作業要求:
• 1. 照原文抄錄華夏銀行一文中從“華夏銀行的多次被罰,折射出其”起一直到“位。縱觀不良率前 5 名,隻有華夏銀行一家股份行,其餘均是規模相對較小的農商行和城商行。”為止的全部文字。
• 2. 寫出華夏銀行一文提到的所有華夏銀行分行名稱。

引文:
__________

即使多次被處罰,但華夏銀行風控上似乎并沒有多大改觀。
2022 年 1 月,華夏銀行上海分行又因爲 8 項違規被罰 320 萬,主要涉及虛增存貸款、發放流動資金貸款償還銀行承兌彙票墊款,掩蓋不良資産、發放個人經營貸款違規購房和流入資本市場等。
其中虛增存貸款與此前廈門分行的被罰條款、掩蓋不良資産又與重慶分行違規掩蓋風險性質相似。
除了監管部門的處罰之外,2020 年江西一男子莫名背上了華夏銀行超 2000 萬的貸款登上熱搜,後經司法調查,确屬華夏銀行操作違規。2022 年年初佛山分行又因未經監管方同意,擅自劃走購房預售款,從而被當地住建局 " 拉黑 "。
從罰款金額來看,近年來華夏銀行都排在股份行前列。2021 年累計被罰 1.33 億,在 9 家股份行中排在第 2 位,在全部銀行中位列第 3 位。2022 年全年又被罰 3711.67 萬,排在股份行第 3 位。
華夏銀行的多次被罰,折射出其内部風控機制依舊不健全,這直接造成資産質量下降,并拖累了公司業績。
02
資産質量拉胯
從風險指标來看,近年來華夏銀行的不良貸款率一直處于較高水平。
2023 年前三季度,華夏銀行不良貸款率爲 1.72%,排在股份行首位,遠高于龍頭招商銀行和平安銀行的 1% 左右數據。
在全部上市銀行中,華夏銀行也排在了第 3 位。縱觀不良率前 5 名,隻有華夏銀行一家股份行,其餘均是規模相對較小的農商行和城商行。
與此同時,華夏銀行的關注類貸款占比也較高。相對于正常貸款,關注類貸款風險程度較高,未來很可能轉化爲不良貸款。
2023 年前三季度,華夏銀行關注類貸款爲 634.76 億,占全部貸款金額的 2.74%,這一比重明顯高于同期招商銀行的 1.01%、平安銀行的 1.77% 和興業銀行的 1.53%。
較高的不良率必然會加大信貸減值的計提,并對淨利潤增長空間形成擠壓。2023 年前三季度華夏銀行信貸減值損失金額爲 238.99 億,明顯超過了 179.55 億的淨利潤。
然而面對巨額不良貸款,華夏銀行并沒有留有充足的安全墊。2023 年前三季度其撥備覆蓋率爲 160.06%,在股份行乃至全部上市銀行都排在了倒數第 2,僅僅略高于 150% 監管紅線。
對于銀行業而言,由于本身的高杠杆和資産的風險屬性,儲備足夠的 " 餘糧 " 抵禦風險是必不可少的。要知道多數銀行同業的撥備覆蓋率都在 200% 以上,甚至少部分已經超過了 500%。
對于核心資本充足率這一反映資産擴張能力的重要指标,華夏銀行也較低。2023 年前三季度公司的核心一級資本充足率爲 8.87%,相比 2022 年的 9.24% 明顯下降。
較低的核充率制約了華夏銀行資産規模的增長。2022 年以來其生息資産增長開始放緩,在近年來行業淨息差不斷下滑的情況下,由于核充率的限制,不能通過加快資産規模增速來抵消淨息差下降的影響,公司的業績壓力已經顯現。

__________

學習材料:
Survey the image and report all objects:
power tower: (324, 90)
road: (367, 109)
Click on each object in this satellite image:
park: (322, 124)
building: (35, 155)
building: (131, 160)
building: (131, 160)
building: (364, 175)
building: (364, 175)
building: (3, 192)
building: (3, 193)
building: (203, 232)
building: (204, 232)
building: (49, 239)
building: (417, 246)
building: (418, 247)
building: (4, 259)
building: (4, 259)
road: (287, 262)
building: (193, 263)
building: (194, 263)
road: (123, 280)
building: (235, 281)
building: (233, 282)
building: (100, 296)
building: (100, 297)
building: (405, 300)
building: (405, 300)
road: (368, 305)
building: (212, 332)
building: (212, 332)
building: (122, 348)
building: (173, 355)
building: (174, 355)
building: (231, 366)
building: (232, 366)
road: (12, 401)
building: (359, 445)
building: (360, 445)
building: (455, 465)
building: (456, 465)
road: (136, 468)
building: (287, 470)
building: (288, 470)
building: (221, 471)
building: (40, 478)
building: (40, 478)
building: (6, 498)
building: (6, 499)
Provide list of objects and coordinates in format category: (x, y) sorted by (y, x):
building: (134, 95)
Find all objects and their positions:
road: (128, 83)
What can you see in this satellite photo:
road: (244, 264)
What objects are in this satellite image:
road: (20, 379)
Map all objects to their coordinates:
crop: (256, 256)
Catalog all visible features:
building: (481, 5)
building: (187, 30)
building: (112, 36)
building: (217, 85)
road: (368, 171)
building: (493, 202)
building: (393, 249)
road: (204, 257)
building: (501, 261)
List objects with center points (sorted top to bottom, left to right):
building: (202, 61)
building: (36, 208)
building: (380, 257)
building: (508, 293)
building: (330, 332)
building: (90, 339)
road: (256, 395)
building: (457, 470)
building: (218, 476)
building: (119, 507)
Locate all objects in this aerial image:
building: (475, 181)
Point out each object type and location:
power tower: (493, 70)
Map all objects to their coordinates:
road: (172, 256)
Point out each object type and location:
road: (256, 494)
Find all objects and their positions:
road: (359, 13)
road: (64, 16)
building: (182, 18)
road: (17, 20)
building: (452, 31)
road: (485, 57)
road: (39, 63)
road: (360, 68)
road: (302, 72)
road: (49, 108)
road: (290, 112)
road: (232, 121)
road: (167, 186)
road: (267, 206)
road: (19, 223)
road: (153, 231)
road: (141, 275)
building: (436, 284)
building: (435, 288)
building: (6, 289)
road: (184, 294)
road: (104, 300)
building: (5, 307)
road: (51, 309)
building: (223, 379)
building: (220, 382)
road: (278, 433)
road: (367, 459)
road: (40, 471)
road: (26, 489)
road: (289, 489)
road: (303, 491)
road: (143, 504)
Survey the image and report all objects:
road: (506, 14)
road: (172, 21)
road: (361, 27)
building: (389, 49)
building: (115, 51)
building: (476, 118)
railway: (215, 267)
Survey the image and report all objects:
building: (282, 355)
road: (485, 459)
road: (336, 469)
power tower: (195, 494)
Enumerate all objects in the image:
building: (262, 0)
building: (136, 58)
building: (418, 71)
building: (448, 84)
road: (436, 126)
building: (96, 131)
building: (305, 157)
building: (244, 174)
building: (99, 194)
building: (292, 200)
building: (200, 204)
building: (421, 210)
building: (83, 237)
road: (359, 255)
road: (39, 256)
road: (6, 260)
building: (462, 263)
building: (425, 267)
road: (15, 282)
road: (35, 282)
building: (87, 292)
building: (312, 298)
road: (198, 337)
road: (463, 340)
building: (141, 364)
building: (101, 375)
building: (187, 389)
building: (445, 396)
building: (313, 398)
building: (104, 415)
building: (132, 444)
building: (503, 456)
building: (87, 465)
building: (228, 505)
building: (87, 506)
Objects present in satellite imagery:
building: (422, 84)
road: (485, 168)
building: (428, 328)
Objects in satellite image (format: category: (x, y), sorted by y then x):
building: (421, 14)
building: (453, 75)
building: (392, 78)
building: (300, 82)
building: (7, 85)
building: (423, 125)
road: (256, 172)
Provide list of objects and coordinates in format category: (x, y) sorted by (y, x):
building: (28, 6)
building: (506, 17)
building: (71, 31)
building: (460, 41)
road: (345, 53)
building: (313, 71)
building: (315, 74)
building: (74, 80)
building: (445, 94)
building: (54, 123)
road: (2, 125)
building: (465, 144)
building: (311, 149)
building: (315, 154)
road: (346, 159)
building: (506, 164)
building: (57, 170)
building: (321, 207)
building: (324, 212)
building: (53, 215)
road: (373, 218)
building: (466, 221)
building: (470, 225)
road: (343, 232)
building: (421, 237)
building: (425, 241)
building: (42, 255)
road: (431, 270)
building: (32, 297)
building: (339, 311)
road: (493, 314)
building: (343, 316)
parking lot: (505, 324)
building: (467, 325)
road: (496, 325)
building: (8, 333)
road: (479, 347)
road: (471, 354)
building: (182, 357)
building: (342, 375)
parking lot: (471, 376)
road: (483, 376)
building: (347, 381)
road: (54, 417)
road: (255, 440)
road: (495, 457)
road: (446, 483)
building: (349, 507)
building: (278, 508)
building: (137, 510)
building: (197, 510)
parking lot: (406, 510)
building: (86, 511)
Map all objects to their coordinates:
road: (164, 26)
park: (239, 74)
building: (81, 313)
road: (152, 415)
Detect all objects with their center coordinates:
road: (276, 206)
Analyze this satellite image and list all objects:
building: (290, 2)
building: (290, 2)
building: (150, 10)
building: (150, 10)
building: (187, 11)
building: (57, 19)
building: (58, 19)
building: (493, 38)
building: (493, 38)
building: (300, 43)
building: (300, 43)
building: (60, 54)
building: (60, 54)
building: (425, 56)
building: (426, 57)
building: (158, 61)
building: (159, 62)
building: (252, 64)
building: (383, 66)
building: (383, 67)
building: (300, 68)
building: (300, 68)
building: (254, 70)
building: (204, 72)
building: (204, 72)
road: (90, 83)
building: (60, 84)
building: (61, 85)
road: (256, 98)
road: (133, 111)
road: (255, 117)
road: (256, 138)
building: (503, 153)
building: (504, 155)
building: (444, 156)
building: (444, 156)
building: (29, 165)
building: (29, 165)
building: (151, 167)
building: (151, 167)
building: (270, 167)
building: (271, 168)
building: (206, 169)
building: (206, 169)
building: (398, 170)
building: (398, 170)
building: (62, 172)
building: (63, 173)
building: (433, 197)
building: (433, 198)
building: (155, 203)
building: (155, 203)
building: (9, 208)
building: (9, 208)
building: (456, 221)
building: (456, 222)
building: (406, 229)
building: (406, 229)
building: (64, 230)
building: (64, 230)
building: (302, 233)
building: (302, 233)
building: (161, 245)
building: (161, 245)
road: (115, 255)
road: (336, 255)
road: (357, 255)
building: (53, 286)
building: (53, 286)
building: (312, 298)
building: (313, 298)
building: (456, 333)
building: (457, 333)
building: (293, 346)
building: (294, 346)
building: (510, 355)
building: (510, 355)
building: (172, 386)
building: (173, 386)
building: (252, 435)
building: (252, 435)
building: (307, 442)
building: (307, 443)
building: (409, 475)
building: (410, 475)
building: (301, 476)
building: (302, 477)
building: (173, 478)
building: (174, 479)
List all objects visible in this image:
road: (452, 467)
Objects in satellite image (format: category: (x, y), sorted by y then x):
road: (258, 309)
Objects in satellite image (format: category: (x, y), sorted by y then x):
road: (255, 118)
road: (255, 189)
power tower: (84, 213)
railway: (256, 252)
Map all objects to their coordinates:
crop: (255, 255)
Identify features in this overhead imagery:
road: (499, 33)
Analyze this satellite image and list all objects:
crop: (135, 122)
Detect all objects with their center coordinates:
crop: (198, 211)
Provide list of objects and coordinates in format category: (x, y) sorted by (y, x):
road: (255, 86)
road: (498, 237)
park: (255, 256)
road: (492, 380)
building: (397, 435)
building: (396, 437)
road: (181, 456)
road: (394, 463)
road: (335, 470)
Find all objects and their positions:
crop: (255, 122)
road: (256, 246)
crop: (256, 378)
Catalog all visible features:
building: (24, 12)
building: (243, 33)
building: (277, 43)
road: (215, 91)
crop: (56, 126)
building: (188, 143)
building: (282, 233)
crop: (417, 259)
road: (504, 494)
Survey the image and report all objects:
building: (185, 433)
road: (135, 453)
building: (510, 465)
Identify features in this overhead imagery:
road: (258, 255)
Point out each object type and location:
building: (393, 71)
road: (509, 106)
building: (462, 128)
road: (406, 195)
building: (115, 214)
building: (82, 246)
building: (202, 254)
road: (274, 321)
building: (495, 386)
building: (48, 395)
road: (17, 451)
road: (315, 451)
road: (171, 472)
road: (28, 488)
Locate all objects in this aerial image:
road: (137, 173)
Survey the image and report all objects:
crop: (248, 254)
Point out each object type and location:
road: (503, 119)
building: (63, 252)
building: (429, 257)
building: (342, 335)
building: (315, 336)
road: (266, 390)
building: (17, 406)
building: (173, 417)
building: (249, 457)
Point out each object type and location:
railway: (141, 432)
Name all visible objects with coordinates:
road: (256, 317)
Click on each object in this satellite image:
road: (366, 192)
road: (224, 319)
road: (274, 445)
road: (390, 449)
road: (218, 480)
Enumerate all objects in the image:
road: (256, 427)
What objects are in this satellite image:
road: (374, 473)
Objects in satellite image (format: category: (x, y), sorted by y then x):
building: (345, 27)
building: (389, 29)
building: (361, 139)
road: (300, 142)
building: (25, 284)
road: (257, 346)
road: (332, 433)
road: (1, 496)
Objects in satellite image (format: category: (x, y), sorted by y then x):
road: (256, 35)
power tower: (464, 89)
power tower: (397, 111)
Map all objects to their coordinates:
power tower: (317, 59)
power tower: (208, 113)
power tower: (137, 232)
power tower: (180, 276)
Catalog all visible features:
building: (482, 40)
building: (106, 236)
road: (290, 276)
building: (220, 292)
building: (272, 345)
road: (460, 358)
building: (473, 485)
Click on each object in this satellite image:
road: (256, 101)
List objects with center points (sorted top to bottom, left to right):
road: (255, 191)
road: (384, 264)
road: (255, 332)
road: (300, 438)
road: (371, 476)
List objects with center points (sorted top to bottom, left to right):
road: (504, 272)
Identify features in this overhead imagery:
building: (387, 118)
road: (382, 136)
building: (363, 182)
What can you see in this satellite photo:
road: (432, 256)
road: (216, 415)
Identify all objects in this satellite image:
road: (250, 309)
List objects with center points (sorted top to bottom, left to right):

__________

參考答案:
• 1.
華夏銀行的多次被罰,折射出其内部風控機制依舊不健全,這直接造成資産質量下降,并拖累了公司業績。
02
資産質量拉胯
從風險指标來看,近年來華夏銀行的不良貸款率一直處于較高水平。
2023 年前三季度,華夏銀行不良貸款率爲 1.72%,排在股份行首位,遠高于龍頭招商銀行和平安銀行的 1% 左右數據。
在全部上市銀行中,華夏銀行也排在了第 3 位。縱觀不良率前 5 名,隻有華夏銀行一家股份行,其餘均是規模相對較小的農商行和城商行。

• 2. 上海分行、廈門分行、重慶分行、佛山分行